§ Work to complete
With the pictures left out, restate exactly the part below that opens with the line containing "nominasjonskomiteen" and closes with the line containing "MEXIKOS WM-SIEG".

Start of Block

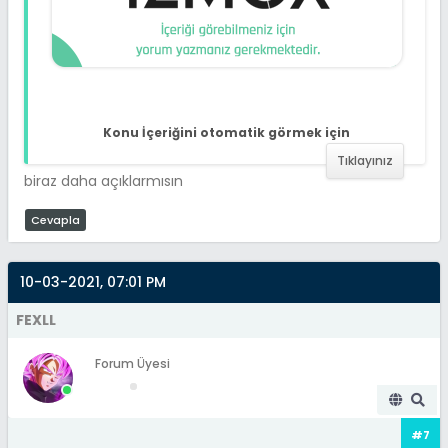
Konu İçeriğini otomatik görmek için
Tıklayınız
biraz daha açıklarmısın
Cevapla
10-03-2021, 07:01 PM
FEXLL
Forum Üyesi
#7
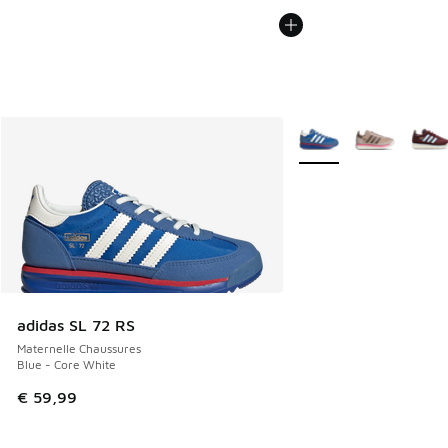
Plus de couleurs dispo
adidas SL 72 RS
Maternelle Chaussures
Blue - Core White
€ 59,99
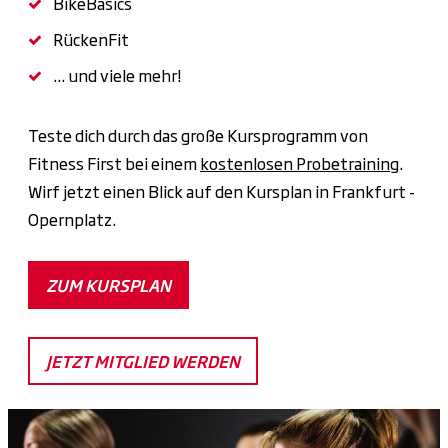
BikeBasics
RückenFit
... und viele mehr!
Teste dich durch das große Kursprogramm von
Fitness First bei einem
kostenlosen Probetraining
.
Wirf jetzt einen Blick auf den Kursplan in Frankfurt -
Opernplatz.
ZUM KURSPLAN
JETZT MITGLIED WERDEN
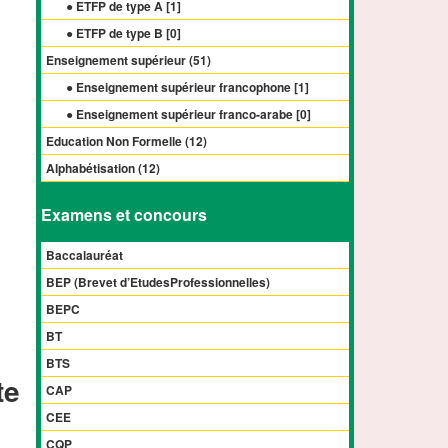
● ETFP de type A [
1
]
● ETFP de type B [
0
]
Enseignement supérieur (
51
)
● Enseignement supérieur francophone [
1
]
● Enseignement supérieur franco-arabe [
0
]
Education Non Formelle (
12
)
Alphabétisation (
12
)
Examens et concours
Baccalauréat
BEP (Brevet d’EtudesProfessionnelles)
BEPC
BT
BTS
te
CAP
CEE
CQP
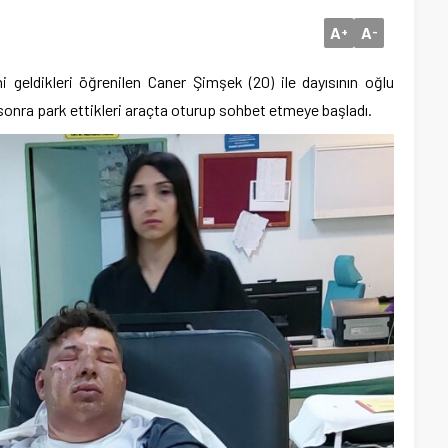
A
A
+
-
i geldikleri öğrenilen Caner Şimşek (20) ile dayısının oğlu
onra park ettikleri araçta oturup sohbet etmeye başladı.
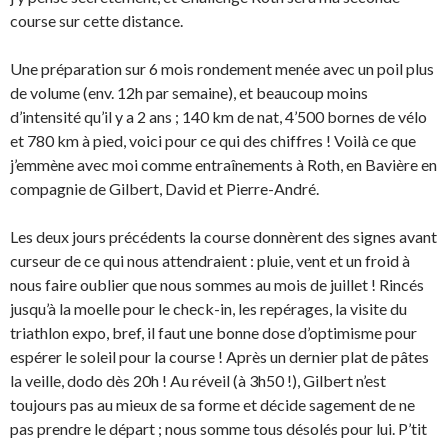
course sur cette distance.
Une préparation sur 6 mois rondement menée avec un poil plus
de volume (env. 12h par semaine), et beaucoup moins
d’intensité qu’il y a 2 ans ; 140 km de nat, 4’500 bornes de vélo
et 780 km à pied, voici pour ce qui des chiffres ! Voilà ce que
j’emmène avec moi comme entraînements à Roth, en Bavière en
compagnie de Gilbert, David et Pierre-André.
Les deux jours précédents la course donnèrent des signes avant
curseur de ce qui nous attendraient : pluie, vent et un froid à
nous faire oublier que nous sommes au mois de juillet ! Rincés
jusqu’à la moelle pour le check-in, les repérages, la visite du
triathlon expo, bref, il faut une bonne dose d’optimisme pour
espérer le soleil pour la course ! Après un dernier plat de pâtes
la veille, dodo dès 20h ! Au réveil (à 3h50 !), Gilbert n’est
toujours pas au mieux de sa forme et décide sagement de ne
pas prendre le départ ; nous somme tous désolés pour lui. P’tit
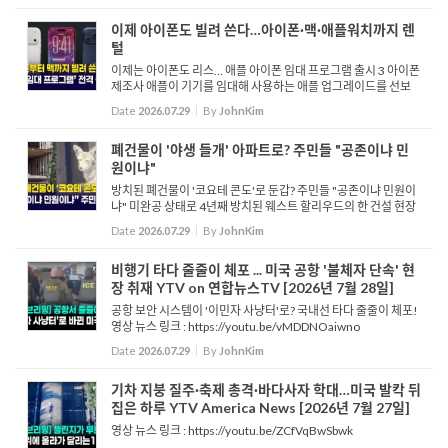
이제 아이폰도 빌려 쓴다…아이폰·맥·애플워치까지 렌
털
이제는 아이폰도 리스… 애플 아이폰 임대 프로그램 출시 3 아이폰
제조사 애플이 기기를 임대해 사용하는 애플 업그레이드를 선보
입니다. 애플 사가 오늘 발표한 내용을 살펴보면 아이폰과 애플 워
Date
2026.07.29
By
JohnKim
치는 12개월에서 24개월...
폐건물이 '야생 들개' 아파트로? 주민들 "공존이냐 민
원이냐"
방치된 폐건물이 '코요테 콘도'로 둔갑? 주민들 "공존이냐 민원이
냐" 미완공 상태로 4년째 방치된 웨스트 할리우드의 한 건설 현장
에 코요테 무리가 들어서면서 주민들의 걱정과 관심이 이어지고
Date
2026.07.29
By
JohnKim
있습니다. 주민들은 코요테들이 낮에는 주택가를 배회...
비행기 타다 줄줄이 체포 ... 미국 공항 '불체자 단속' 현
장 취재 YTV on 연합뉴스TV [2026년 7월 28일]
공항 보안 시스템이 '이민자 사냥터'로? 국내선 타다 줄줄이 체포!
영상 뉴스 링크 : https://youtu.be/vMDDNOaiwno
Date
2026.07.29
By
JohnKim
기차 지붕 질주·축제 총격·바다사자 학대…미국 발칵 뒤
집은 하루 YTV America News [2026년 7월 27일]
영상 뉴스 링크 : https://youtu.be/ZCfVqBwSbwk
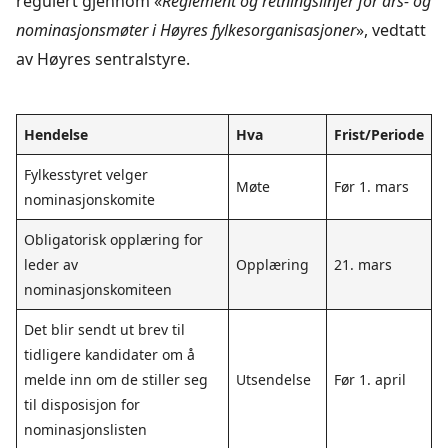
regulert gjennom «
Reglement og retningslinjer for års- og
nominasjonsmøter i Høyres fylkesorganisasjoner
», vedtatt
av Høyres sentralstyre.
Hendelse
Hva
Frist/Periode
Fylkesstyret velger
Møte
Før 1. mars
nominasjonskomite
Obligatorisk opplæring for
leder av
Opplæring
21. mars
nominasjonskomiteen
Det blir sendt ut brev til
tidligere kandidater om å
melde inn om de stiller seg
Utsendelse
Før 1. april
til disposisjon for
nominasjonslisten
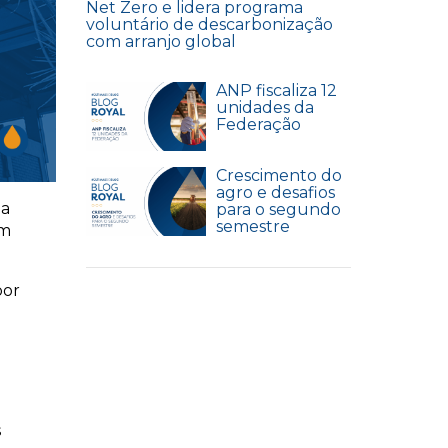
Net Zero e lidera programa
voluntário de descarbonização
com arranjo global
ANP fiscaliza 12
unidades da
Federação
Crescimento do
agro e desafios
da
para o segundo
semestre
ém
bor
s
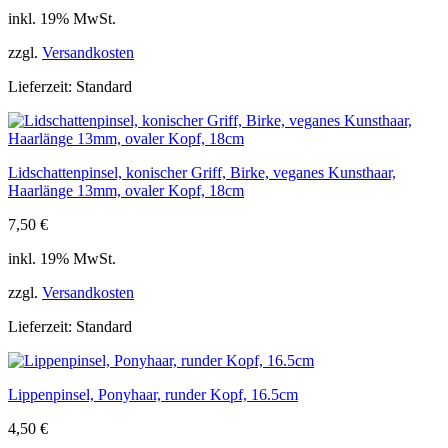
inkl. 19% MwSt.
zzgl.
Versandkosten
Lieferzeit:
Standard
Lidschattenpinsel, konischer Griff, Birke, veganes Kunsthaar,
Haarlänge 13mm, ovaler Kopf, 18cm
7,50
€
inkl. 19% MwSt.
zzgl.
Versandkosten
Lieferzeit:
Standard
Lippenpinsel, Ponyhaar, runder Kopf, 16.5cm
4,50
€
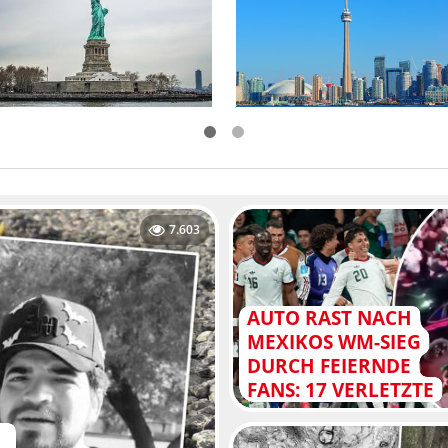
7.603
AUTO RAST NACH
MEXIKOS WM-SIEG
DURCH FEIERNDE
FANS: 17 VERLETZTE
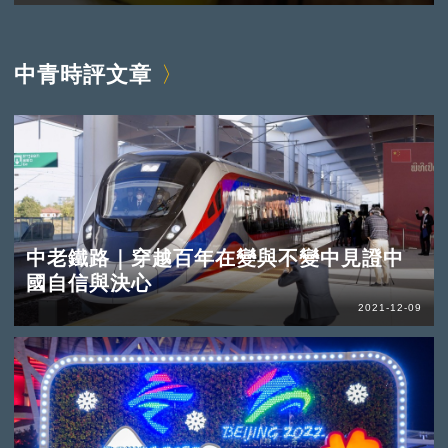
中青時評文章
中老鐵路｜穿越百年在變與不變中見證中
國自信與決心
2021-12-09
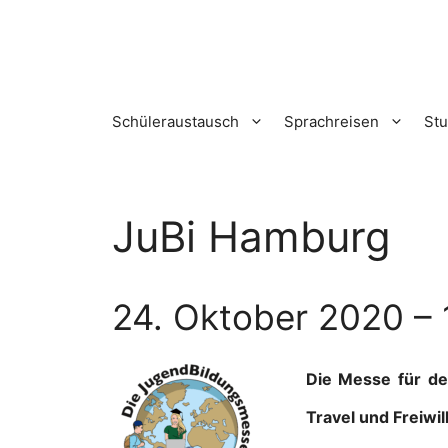
Zum
Inhalt
springen
Schüleraustausch
Sprachreisen
St
JuBi Hamburg
24. Oktober 2020 – 
Die Messe für dei
Travel und Freiwil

End of Block

§ Final answer
nominasjonskomiteen
Det blir sendt ut brev til
tidligere kandidater om å
melde inn om de stiller seg
Utsendelse
Før 1. april
til disposisjon for
nominasjonslisten
Net Zero e lidera programa
voluntário de descarbonização
com arranjo global
ANP fiscaliza 12
unidades da
Federação
Crescimento do
agro e desafios
da
para o segundo
semestre
ém
bor
s
inkl. 19% MwSt.
zzgl.
Versandkosten
Lieferzeit:
Standard
Lidschattenpinsel, konischer Griff, Birke, veganes Kunsthaar,
Haarlänge 13mm, ovaler Kopf, 18cm
7,50
€
inkl. 19% MwSt.
zzgl.
Versandkosten
Lieferzeit:
Standard
Lippenpinsel, Ponyhaar, runder Kopf, 16.5cm
4,50
€
7.603
AUTO RAST NACH
MEXIKOS WM-SIEG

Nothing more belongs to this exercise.